● **TEXTE À LIRE**

Europe

Le président tchèque Milos Zeman (c) donne un discours au Parlement, le 7 août 2013 à Prague
Les députés tchèques ont reprouvé "une résolution qui discrédite l'Unesco et attise l'antisémitisme"

Les députés de la chambre basse du Parlement tchèque ont condamné mercredi la résolution adoptée mardi par l'Unesco, sur Jérusalem-est et qui nie le lien millénaire entre les Juifs et la ville sainte.

119 députés sur les 149 que comptent la chambre ont voté lors d'une session parlementaire en faveur d'un texte qui réprouve fermement la résolution portée par plusieurs pays arabes qui "nie les liens historiques entre les Juifs et leurs lieux saints, discrédite l'Unesco et attise l'antisémitisme".

"La Chambre des députés du Parlement de la République tchèque rejette cette résolution, qui porte en elle l'esprit de la haine anti-israélienne, et ignore non seulement les liens juifs, mais aussi les liens chrétiens avec les lieux saints de Jérusalem", souligne le texte.

● **ACTIVITÉS PROPOSÉES**
- 1) Dites si chaque affirmation concorde avec le texte sur la résolution de l'Unesco, en répondant par oui ou par non et en citant les mots exacts du texte qui permettent de trancher. (a) La résolution de l'Unesco a été adoptée un mardi. (b) La résolution a été portée par plusieurs pays européens. (c) Selon le texte voté par les députés, la résolution ignore aussi les liens chrétiens avec les lieux saints de Jérusalem.
- 2) Poursuivez le texte sur la résolution de l'Unesco à partir de sa dernière phrase.

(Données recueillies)
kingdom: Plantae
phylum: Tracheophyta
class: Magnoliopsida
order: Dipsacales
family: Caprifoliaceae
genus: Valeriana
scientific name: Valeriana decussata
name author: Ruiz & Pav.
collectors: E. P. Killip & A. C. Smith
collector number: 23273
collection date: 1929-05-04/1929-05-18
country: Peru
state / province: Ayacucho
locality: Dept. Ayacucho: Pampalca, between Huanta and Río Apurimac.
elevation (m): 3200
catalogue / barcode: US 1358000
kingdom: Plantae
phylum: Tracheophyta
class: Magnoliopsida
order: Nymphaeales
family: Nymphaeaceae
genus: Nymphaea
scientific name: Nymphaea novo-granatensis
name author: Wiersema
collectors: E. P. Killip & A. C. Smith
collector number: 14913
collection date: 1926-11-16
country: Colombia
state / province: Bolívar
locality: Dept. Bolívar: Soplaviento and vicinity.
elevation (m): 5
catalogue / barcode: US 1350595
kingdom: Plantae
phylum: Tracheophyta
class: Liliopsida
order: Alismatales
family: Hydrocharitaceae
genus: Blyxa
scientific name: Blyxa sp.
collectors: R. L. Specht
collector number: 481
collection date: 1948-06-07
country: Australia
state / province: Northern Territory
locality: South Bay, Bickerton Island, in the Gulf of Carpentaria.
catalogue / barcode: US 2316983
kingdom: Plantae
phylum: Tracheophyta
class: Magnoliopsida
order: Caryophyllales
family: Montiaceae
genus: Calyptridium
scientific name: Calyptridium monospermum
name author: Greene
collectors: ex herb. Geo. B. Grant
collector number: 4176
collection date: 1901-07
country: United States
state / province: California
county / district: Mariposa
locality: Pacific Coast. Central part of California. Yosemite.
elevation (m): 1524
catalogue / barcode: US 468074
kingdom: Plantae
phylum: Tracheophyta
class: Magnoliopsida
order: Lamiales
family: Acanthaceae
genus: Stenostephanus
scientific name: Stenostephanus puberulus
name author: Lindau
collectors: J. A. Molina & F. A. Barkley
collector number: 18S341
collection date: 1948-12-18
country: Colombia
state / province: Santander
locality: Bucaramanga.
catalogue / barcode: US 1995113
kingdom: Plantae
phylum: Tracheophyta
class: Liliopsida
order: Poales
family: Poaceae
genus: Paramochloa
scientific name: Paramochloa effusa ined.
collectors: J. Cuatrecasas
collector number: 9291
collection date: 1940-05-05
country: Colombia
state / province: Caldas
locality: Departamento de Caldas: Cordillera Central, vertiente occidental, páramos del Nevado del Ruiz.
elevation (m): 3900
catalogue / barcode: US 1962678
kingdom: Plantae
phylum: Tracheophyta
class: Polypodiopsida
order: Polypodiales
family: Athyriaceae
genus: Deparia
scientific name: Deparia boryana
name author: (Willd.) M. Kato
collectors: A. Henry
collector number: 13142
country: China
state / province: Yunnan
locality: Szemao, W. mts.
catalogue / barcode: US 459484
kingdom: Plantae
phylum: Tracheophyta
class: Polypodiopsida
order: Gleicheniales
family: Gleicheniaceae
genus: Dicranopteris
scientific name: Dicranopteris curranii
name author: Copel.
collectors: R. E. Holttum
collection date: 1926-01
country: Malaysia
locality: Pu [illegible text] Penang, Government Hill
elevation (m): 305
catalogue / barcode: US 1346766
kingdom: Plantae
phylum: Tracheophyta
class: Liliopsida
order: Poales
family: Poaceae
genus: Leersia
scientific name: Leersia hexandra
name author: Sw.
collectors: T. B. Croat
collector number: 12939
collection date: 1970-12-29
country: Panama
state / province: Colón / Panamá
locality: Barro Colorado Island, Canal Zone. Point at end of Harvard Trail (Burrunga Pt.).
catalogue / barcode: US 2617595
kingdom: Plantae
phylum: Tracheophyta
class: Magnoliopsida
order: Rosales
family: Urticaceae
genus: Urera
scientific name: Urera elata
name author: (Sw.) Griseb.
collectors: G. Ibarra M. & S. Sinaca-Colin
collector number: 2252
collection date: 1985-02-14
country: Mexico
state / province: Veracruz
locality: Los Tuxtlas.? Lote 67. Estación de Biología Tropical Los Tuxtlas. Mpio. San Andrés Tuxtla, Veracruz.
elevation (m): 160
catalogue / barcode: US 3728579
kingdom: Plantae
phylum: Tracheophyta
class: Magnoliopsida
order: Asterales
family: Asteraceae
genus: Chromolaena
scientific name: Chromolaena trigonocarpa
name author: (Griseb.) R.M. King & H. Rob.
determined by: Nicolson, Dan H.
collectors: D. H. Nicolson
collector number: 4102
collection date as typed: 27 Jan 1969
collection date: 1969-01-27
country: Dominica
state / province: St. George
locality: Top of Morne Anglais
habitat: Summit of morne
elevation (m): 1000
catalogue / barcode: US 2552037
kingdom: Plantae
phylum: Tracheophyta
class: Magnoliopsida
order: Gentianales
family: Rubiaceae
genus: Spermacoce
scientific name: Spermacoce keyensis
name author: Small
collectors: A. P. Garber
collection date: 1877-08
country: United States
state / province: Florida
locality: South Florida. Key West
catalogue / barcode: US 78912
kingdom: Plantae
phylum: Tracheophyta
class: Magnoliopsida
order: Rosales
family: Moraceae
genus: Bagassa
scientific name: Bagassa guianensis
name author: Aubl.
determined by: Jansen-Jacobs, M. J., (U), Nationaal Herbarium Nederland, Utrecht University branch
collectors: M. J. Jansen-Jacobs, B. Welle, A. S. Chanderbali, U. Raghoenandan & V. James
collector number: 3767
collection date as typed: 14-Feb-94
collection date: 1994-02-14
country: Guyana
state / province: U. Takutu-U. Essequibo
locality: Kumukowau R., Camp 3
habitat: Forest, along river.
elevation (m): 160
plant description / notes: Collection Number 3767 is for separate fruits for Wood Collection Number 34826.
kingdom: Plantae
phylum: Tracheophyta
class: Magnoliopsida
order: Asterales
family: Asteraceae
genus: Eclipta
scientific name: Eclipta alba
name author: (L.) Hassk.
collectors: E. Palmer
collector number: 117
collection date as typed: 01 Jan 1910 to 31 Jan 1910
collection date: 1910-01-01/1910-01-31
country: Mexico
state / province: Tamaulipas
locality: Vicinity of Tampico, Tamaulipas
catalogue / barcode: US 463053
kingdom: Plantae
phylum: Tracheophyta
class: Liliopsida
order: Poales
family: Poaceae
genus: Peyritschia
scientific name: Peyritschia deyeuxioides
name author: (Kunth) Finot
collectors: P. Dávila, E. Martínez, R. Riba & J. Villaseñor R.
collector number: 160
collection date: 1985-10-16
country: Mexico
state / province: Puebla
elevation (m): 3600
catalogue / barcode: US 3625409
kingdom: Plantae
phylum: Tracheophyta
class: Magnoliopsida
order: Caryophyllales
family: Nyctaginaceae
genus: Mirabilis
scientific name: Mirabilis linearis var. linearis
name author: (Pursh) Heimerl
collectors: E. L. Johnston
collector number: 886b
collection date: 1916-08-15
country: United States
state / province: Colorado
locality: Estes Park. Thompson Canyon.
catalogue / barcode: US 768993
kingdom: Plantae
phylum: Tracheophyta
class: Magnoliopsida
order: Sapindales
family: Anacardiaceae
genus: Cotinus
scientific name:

● **CORRIGÉ DÉTAILLÉ**
- 1)
(a) Oui : « la résolution adoptée mardi par l'Unesco ».
(b) Non : « la résolution portée par plusieurs pays arabes ».
(c) Oui : « ignore non seulement les liens juifs, mais aussi les liens chrétiens avec les lieux saints de Jérusalem ».

- 2)
"Les formulations sont incompatibles avec le caractère neutre et pacifique de l'Organisation des Nations Unies, discréditent l'UNESCO et finalement, renforcent les tendances antisémites au niveau internationale".

La République tchèque est l'un des plus proches alliés d'Israël au sein de l'Union européenne.

Présenté par l'Algérie, l'Egypte, le Liban, le Maroc, Oman, le Qatar et le Soudan, la résolution a été validée par les 58 Etats membres du Conseil exécutif de l'Unesco réunis mardi en assemblée plénière au siège de l'organisation à Paris.

Son adoption jeudi dernier en commission (avec 24 voix pour, six contre et 28 abstentions) avait suscité une levée de boucliers en Israël : le gouvernement israélien avait immédiatement annoncé la suspension de sa coopération avec l'Unesco en signe de protestation.

Mardi, aucun des Etats membres du Conseil exécutif, réunis en plénière, n'a demandé à rouvrir le débat et le texte a été entériné sans qu'il y ait de nouveau vote, a expliqué une porte-parole de l'Unesco.

AFP

"Ce n'est pas le bon endroit pour résoudre les problèmes entre les pays ou les peuples", a rétorqué l'ambassadeur d'Israël à l'Unesco, Carmel Shama-Cohen, estimant que l'organisation de l'ONU pour la paix et la culture devrait plutôt servir à bâtir "des ponts" entre Israéliens et Palestiniens.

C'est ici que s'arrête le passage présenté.